Selected extract:

· · ·

Science Box: Easy Steps to Include Science EVERY Week

As a primary teacher, reading, writing, and math seem to take up most of our time! But, did you know that a child's understanding of science concepts can actually make them MORE capable in these areas. Yet, there just doesn't seem to be the time, right?  This blog post shares how we have a weekly science box that is highly engaging, teaches the scientific process, and develops schema!
Each week, I pack this box filled with all of the things that will be needed to conduct our experiment.
Before beginning the activity, we must get ready! We dress like a scientist! If you want to read about how we introduce our science lab coats and build excitement, you can find that in this blog post!
We display our scientific method charts in the room within easy reach. As we conduct each experiment, we follow our flow map to see what to do next. This blog post shares how we teach the scientific method.
The first things the kids find in the box is the letter from Dr. Science! This letter tells the children their challenge as well as gives them the background knowledge they will use during the activity.

· · ·

Dataset excerpt:
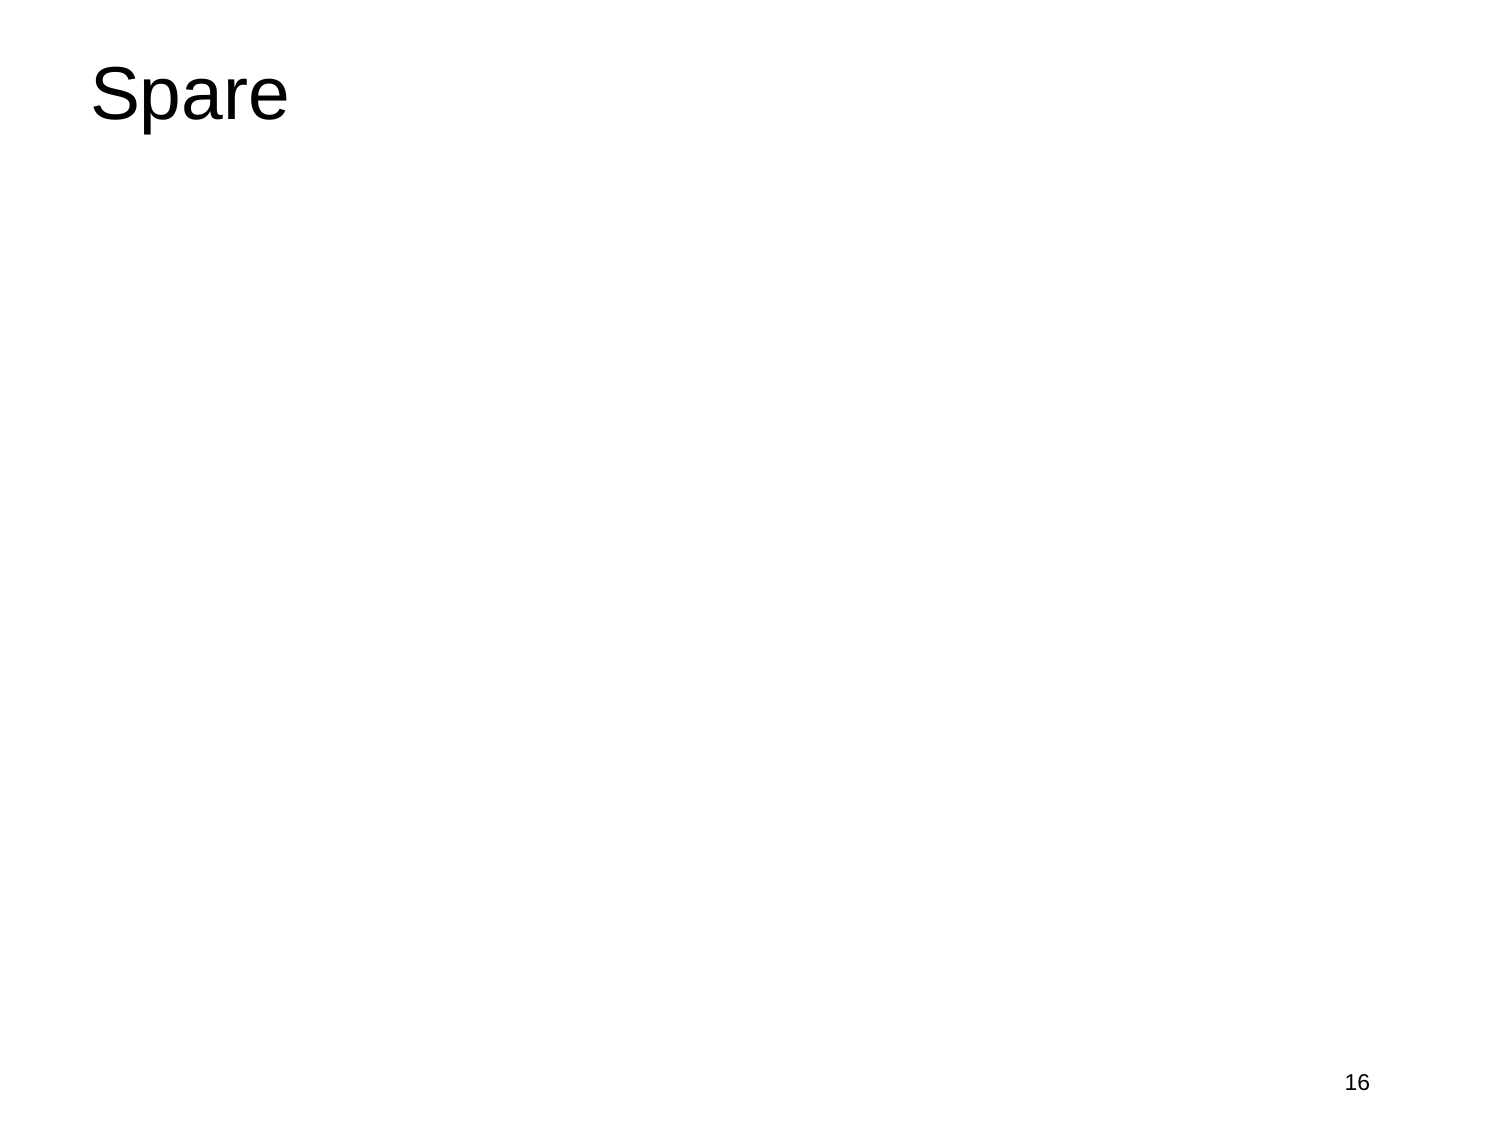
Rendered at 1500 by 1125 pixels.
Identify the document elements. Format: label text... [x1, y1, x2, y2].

title Spare [75, 45, 1242, 229]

· · ·

The tasks:
1/ Reproduce the passage of the science box post that begins at the words "Each week, I" and stops after "the scientific method.".
2/ Summarize the science box post in two sentences.

Solutions by task:
1/
Each week, I pack this box filled with all of the things that will be needed to conduct our experiment.
Before beginning the activity, we must get ready! We dress like a scientist! If you want to read about how we introduce our science lab coats and build excitement, you can find that in this blog post!
We display our scientific method charts in the room within easy reach. As we conduct each experiment, we follow our flow map to see what to do next. This blog post shares how we teach the scientific method.

2/ A primary teacher describes packing a weekly science box with everything needed for an experiment, presenting it as an engaging way to teach the scientific process and build schema when time for science seems short. Before starting, the children dress like scientists and follow the scientific method charts as a flow map, and the first thing they find in the box is a letter from Dr. Science that gives them their challenge and the background knowledge for the activity.